MCSS is NP-hard by the reduction in the previous post.

MCSS can be solved in pseudopolynomial time: The above mention book provides some pseudopolynomial algorithms for the more general MCKP.

Recently, we have submitted a paper at the CTW23, in which we proved that MCSS is W[1]-hard with respect to number of lists. The paper is not yet publicly accessible, but I'll link it here, as fast as I can.


I want to briefly talk a bit about weak NP-hardness in response to the previous post.

Why is the above mentioned not correct? You can not show that a problem is weakly NP-hard by a reduction from some weakly NP-hard problem. Remember the definition of NP-hardness: For any NP-hard problem $\Pi_h$ and a problem $\Pi_2\in \text{NP}$, there is a karp-reduction from $\Pi_2$ to $\Pi_h$. Thus, there is a reduction from Subset Sum to Clique which is not weakly NP-hard.

What are weakly-NP-hard problems? These are problems that can be solved in $g(k+|I|)$ time, where $g$ is a polynomial, $k$ is an integer that is given in the instance and $|I|$ is the size of the instance.

Why is that possible? I'll describe this at the example of Subset Sum. An instance of Subset Sum for a computer looks something like: 01010#11010#00101#.....#10100001110101011110110010 Here, your target sum is 10100001110101011110110010 in binary, or in 42424242 in decimal. Observe that the length of the string is a lot (logarithmic factor) smaller.
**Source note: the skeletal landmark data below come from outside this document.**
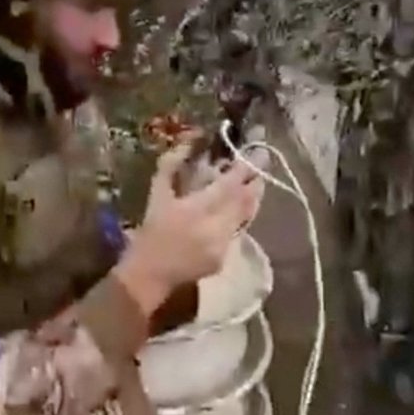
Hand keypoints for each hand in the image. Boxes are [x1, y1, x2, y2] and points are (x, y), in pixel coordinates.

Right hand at [133, 140, 263, 293]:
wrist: (151, 273)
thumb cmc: (151, 229)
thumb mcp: (157, 192)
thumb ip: (172, 164)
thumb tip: (189, 141)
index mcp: (196, 209)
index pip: (229, 185)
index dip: (244, 169)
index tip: (253, 153)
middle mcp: (215, 228)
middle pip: (245, 201)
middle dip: (256, 181)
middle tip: (262, 164)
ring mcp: (222, 246)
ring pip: (245, 217)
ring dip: (252, 199)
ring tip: (257, 182)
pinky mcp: (225, 259)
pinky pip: (236, 232)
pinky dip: (240, 217)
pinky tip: (238, 208)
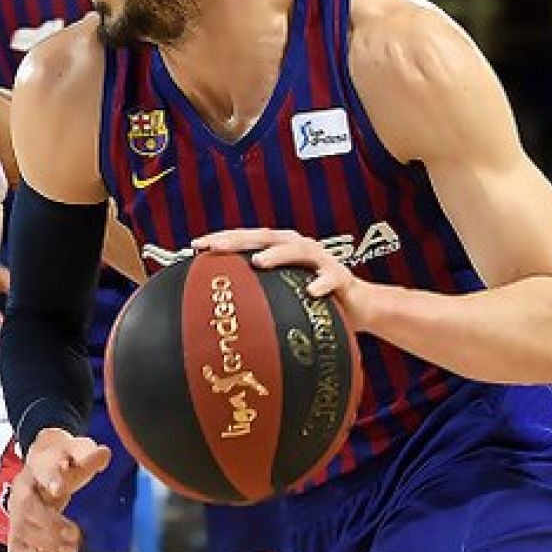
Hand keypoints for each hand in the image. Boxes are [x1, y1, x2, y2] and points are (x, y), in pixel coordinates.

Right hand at [6, 428, 109, 551]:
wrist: (42, 466)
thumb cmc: (62, 461)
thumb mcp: (77, 451)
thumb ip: (89, 454)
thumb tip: (104, 454)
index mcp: (39, 465)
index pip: (43, 469)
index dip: (50, 478)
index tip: (59, 488)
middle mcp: (22, 488)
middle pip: (26, 506)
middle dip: (50, 524)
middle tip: (74, 535)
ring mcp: (16, 510)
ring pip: (21, 529)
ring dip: (47, 544)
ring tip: (71, 549)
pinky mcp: (16, 529)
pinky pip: (16, 547)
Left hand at [193, 228, 371, 329]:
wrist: (357, 306)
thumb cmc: (310, 300)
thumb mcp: (279, 295)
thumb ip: (254, 295)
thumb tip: (213, 314)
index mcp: (279, 248)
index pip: (246, 238)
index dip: (221, 239)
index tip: (194, 246)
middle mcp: (297, 247)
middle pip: (265, 237)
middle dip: (240, 239)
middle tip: (216, 248)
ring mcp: (320, 259)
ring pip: (297, 250)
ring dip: (278, 254)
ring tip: (258, 262)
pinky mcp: (340, 276)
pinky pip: (331, 279)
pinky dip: (320, 283)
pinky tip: (310, 291)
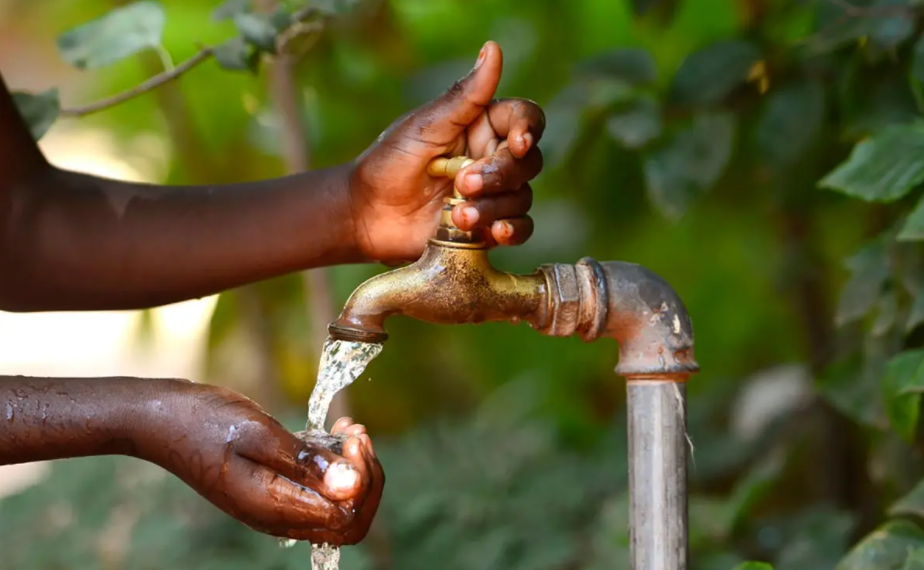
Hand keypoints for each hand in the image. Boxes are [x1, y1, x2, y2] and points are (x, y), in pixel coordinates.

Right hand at [138, 382, 382, 544]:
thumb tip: (351, 486)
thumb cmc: (204, 420)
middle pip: (348, 521)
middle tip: (357, 436)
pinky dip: (333, 468)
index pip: (347, 518)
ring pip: (336, 508)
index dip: (363, 481)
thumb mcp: (258, 433)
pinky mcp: (271, 492)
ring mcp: (274, 507)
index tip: (353, 439)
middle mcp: (277, 517)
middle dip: (366, 479)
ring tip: (349, 430)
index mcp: (273, 507)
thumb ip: (305, 462)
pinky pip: (316, 493)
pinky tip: (333, 435)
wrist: (160, 420)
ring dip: (352, 471)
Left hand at [348, 40, 545, 262]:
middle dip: (500, 174)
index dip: (529, 128)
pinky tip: (495, 232)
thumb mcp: (425, 126)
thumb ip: (465, 96)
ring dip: (496, 206)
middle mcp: (492, 158)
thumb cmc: (389, 162)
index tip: (517, 143)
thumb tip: (493, 49)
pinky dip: (512, 230)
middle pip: (528, 162)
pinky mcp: (487, 227)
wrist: (365, 214)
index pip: (524, 118)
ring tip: (460, 216)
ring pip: (522, 197)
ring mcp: (492, 194)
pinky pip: (519, 228)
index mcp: (481, 125)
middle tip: (464, 184)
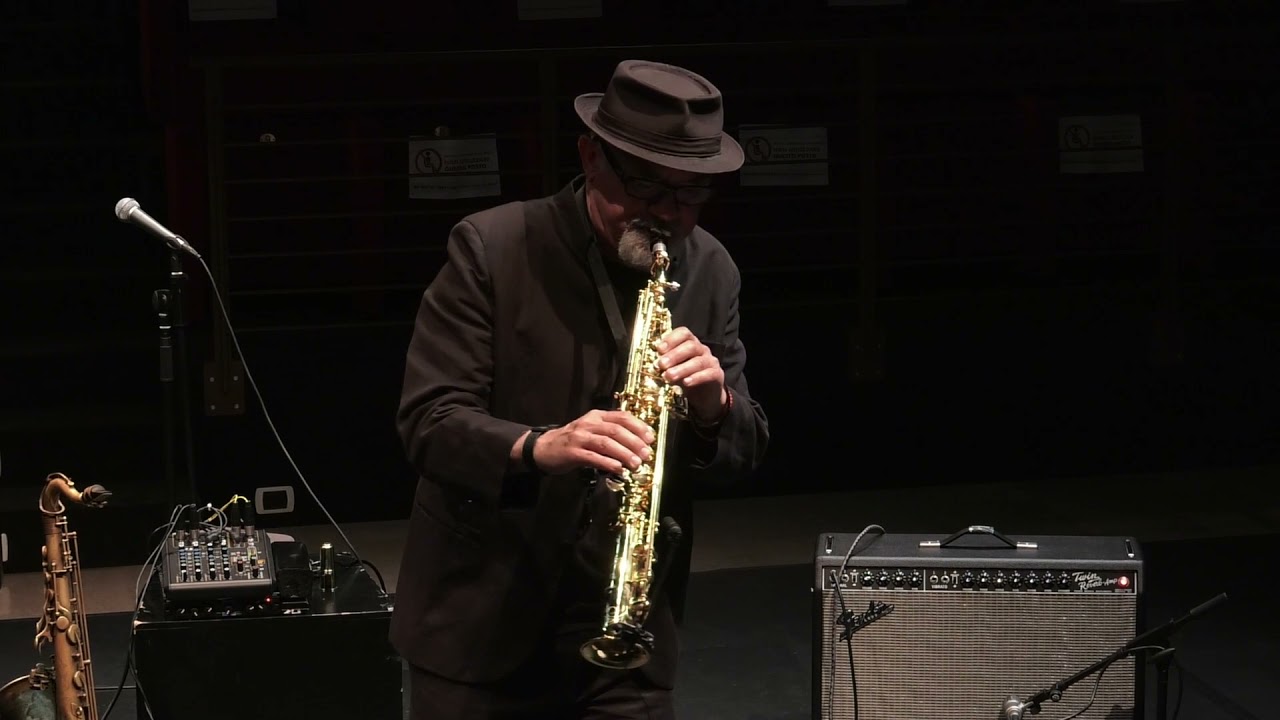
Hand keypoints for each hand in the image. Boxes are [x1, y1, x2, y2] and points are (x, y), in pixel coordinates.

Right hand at [533, 409, 655, 475]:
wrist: (544, 448)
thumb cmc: (572, 441)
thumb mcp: (592, 430)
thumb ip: (611, 433)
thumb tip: (637, 444)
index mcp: (596, 416)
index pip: (621, 417)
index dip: (638, 427)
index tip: (650, 438)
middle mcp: (589, 424)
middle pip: (616, 430)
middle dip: (634, 442)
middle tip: (646, 454)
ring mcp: (580, 437)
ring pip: (606, 443)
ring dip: (624, 454)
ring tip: (636, 464)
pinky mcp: (573, 452)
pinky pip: (593, 457)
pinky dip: (608, 463)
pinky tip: (618, 469)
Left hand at [656, 327, 726, 423]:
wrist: (704, 395)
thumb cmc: (685, 377)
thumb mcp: (673, 368)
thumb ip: (665, 364)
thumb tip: (652, 364)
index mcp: (690, 343)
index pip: (684, 333)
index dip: (671, 339)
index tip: (659, 349)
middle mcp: (701, 349)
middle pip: (690, 346)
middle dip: (674, 355)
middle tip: (661, 365)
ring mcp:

Thus, the size of the input might be a lot smaller than 42424242 and the algorithm running in $g(k+|I|)$ time does not provide evidence that Subset Sum is in P.
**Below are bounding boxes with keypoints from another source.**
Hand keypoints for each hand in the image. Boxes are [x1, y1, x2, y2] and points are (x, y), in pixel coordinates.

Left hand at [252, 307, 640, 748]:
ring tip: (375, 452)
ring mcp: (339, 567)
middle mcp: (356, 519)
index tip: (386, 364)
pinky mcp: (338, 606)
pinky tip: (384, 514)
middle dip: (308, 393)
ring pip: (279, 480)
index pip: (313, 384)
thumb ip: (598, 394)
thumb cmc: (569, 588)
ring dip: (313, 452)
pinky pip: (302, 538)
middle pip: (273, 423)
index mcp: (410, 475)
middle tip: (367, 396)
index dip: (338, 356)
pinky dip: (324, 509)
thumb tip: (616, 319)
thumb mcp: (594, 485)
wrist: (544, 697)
What are then strongly-NP-hard problems? A problem is called strongly NP-hard, if the problem remains NP-hard, even if every integer in the instance can be bounded polynomially in the size of the instance. One example is Clique. An instance $(G,k)$ surely contains an integer $k$, but we may assume that $k\le |V|$, as we can return no otherwise.